I don’t like work that lacks a sense of stakes. This could mean something very different depending on the practice. It could be materially, conceptually, formally, or emotionally that work follows an internal logic and defines the rubric it should be read in terms of. But if there is no internal logic, no theoretical way that it could “fail,” then there is no vulnerability and it is very boring. Having an internal logic helps a work of art to avoid becoming arbitrary. Work that risks failing is almost always exciting. Even actually failing is much better than making something safe.

Sophia Narrett at work in her studio. Photo courtesy of the artist.

Sophia Narrett at work in her studio. Photo courtesy of the artist.

What snack food could your studio not function without?

My snack foods change but a constant requirement is iced coffee, all day and all year.

When you feel stuck in the studio, what do you do to get un-stuck?

Change the music I’m listening to.

What is the last exhibition you saw (virtual or otherwise) that made an impression on you?

In January I saw The Story of Griselda panels, painted by an unknown artist in the late 1400s, at the National Gallery in London.

At the time when I saw the panels, I had been revising and designing the story and image for Whisper Like a Magnet for about a month. Seeing The Story of Griselda gave me a new approach to the structure of my image, and also even brought some narrative clarity.

The Story of Griselda is patriarchal and misogynistic; it links ideas of extreme submission to marital fidelity. Yet if the image is taken out of context, there is a captivating eroticism and sense of magic to the image itself, especially in the first panel. The image transcends the disturbing parable it set out to illustrate.

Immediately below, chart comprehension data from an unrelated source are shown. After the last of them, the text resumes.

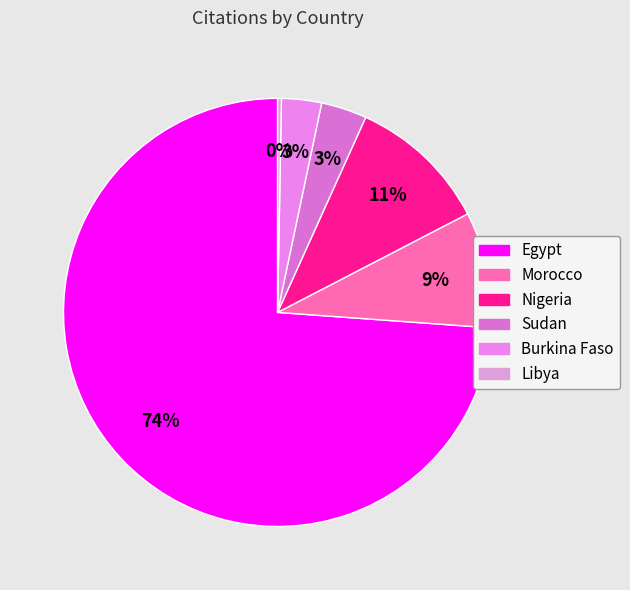

What is the largest slice in the pie chart?

Egypt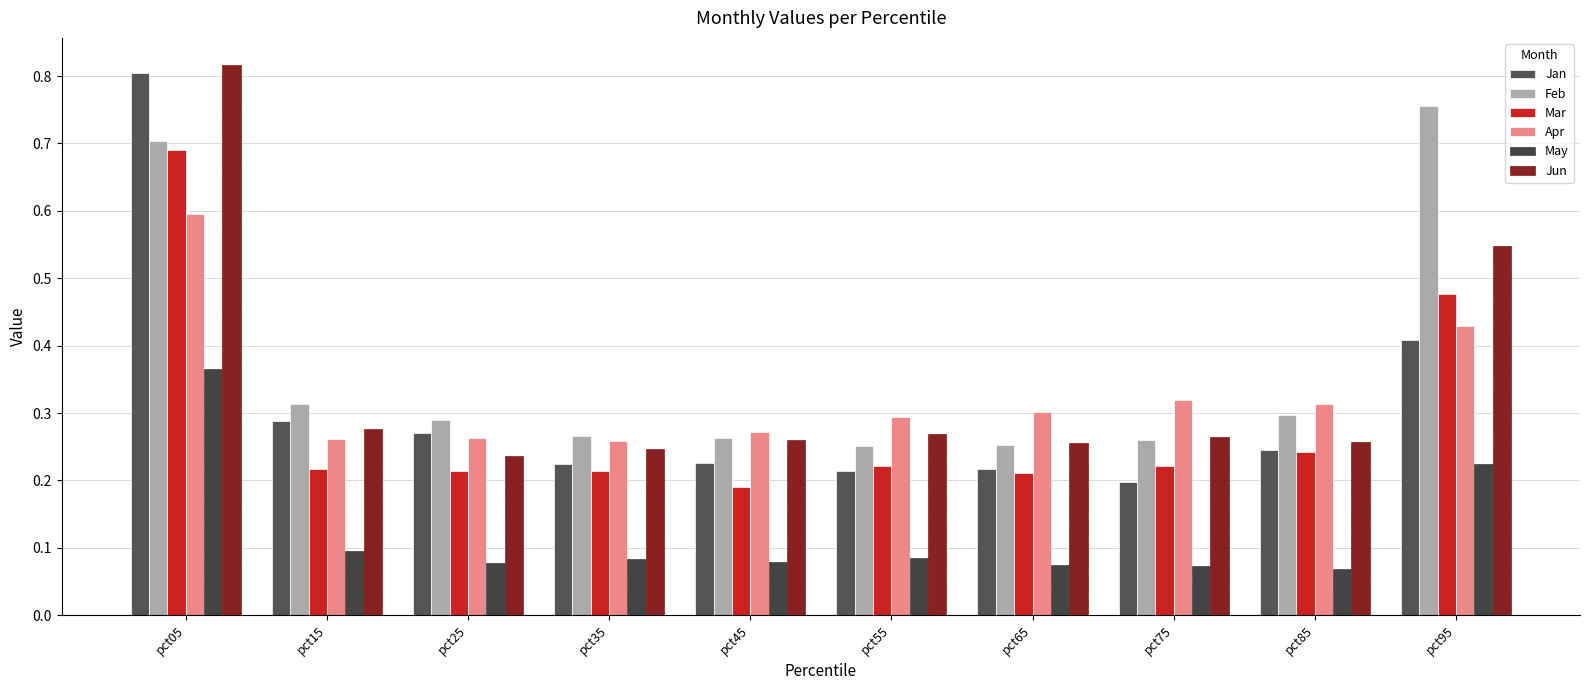

How many bars are there in total?

60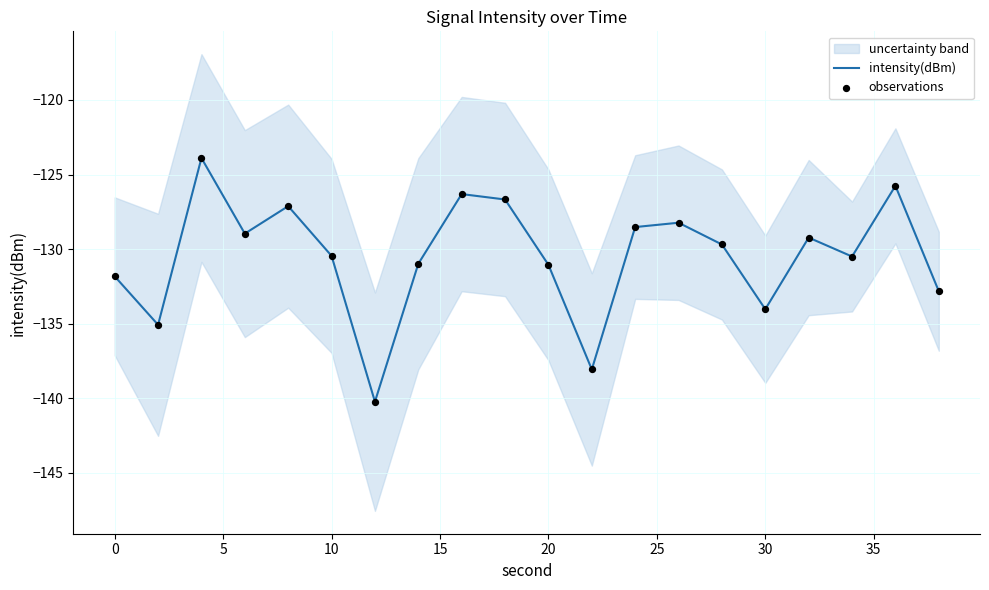

Is it true that intensity(dBm) equals -130.5 at 10?

True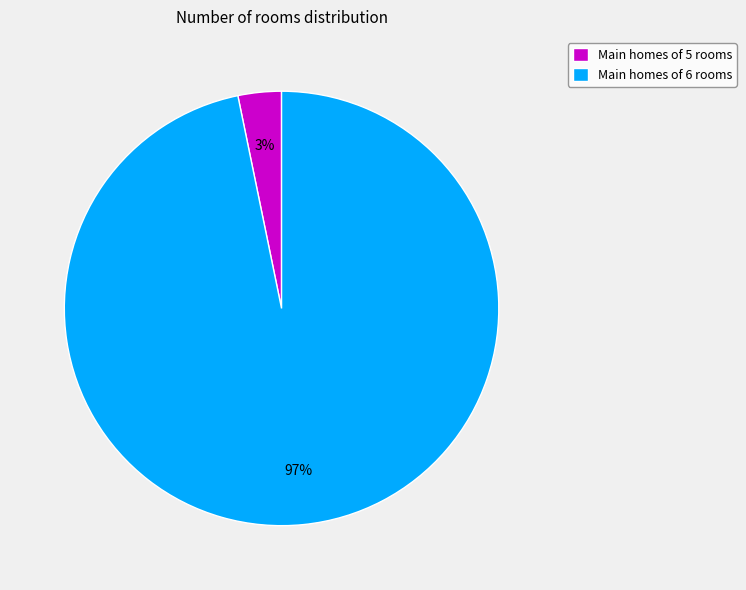

Which has a higher value, Main homes of 6 rooms or Main homes of 5 rooms?

Main homes of 6 rooms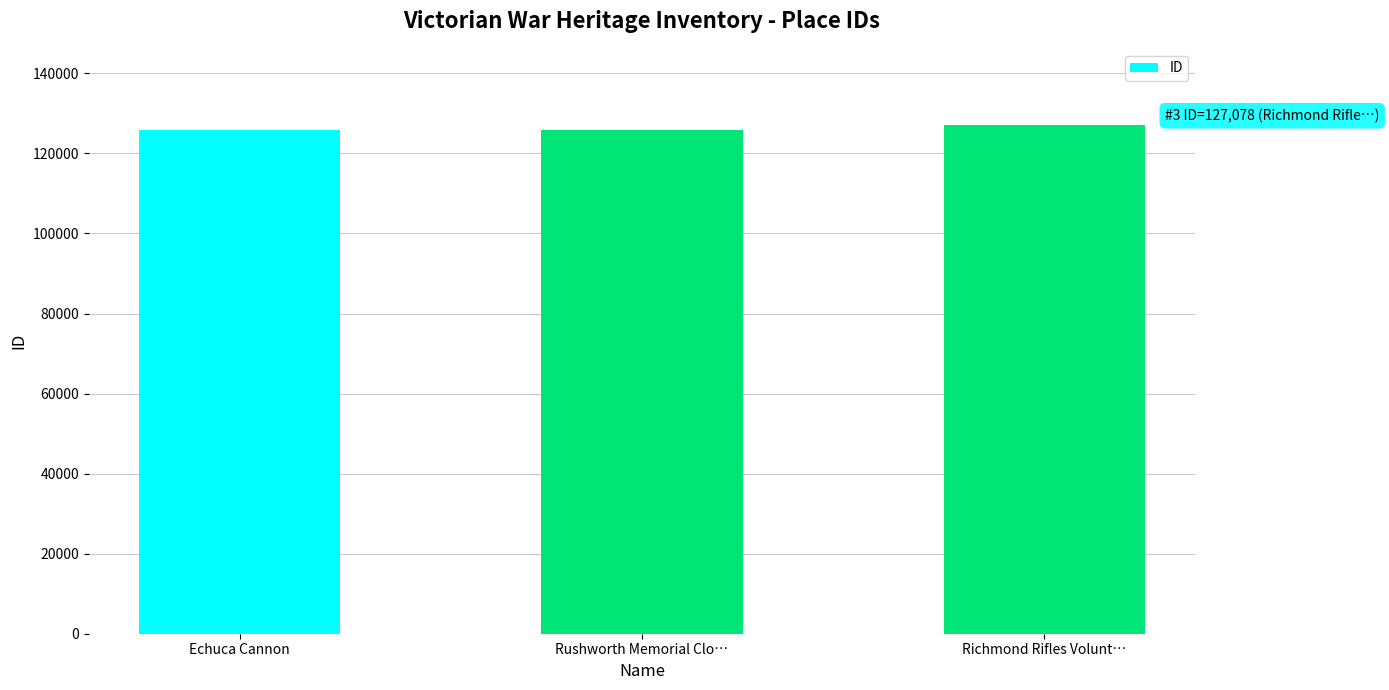

What is the average value?

126198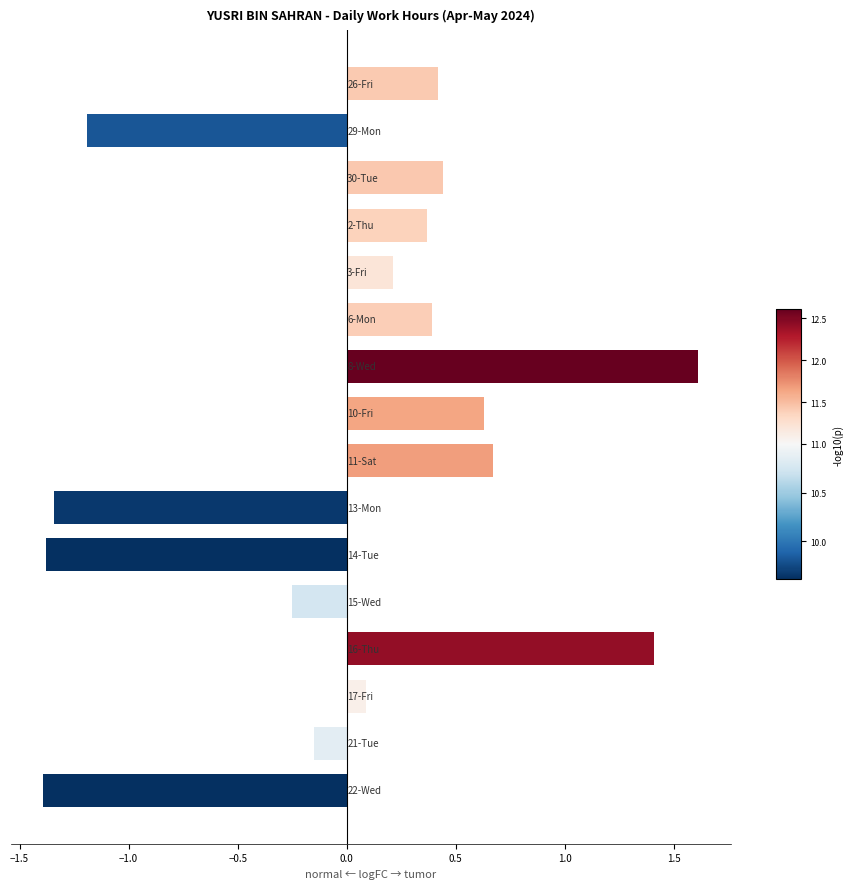

What is the value of the 14th bar from the top?

0.1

In my piece, it is the female character who begins the story by rescuing a man, and their dynamic subsequently becomes more complicated, as they recur five times throughout the piece.

Sophia Narrett, <em>Whisper Like a Magnet</em> (2020). Photo courtesy of Kohn Gallery, Los Angeles.

Sophia Narrett, Whisper Like a Magnet (2020), detail. Photo courtesy of Kohn Gallery, Los Angeles.

If you had to put together a mood board, what would be on it right now?

The Story of Griselda, Part I: Marriage, Alice Neel’s Pregnant Julie and Algis, excerpts from Three Women by Lisa Taddeo, four-leaf clovers.

“Sophia Narrett: Soul Kiss” is on view at Kohn Gallery, 1227 North Highland Avenue, Los Angeles, California, November 13, 2020–January 15, 2021.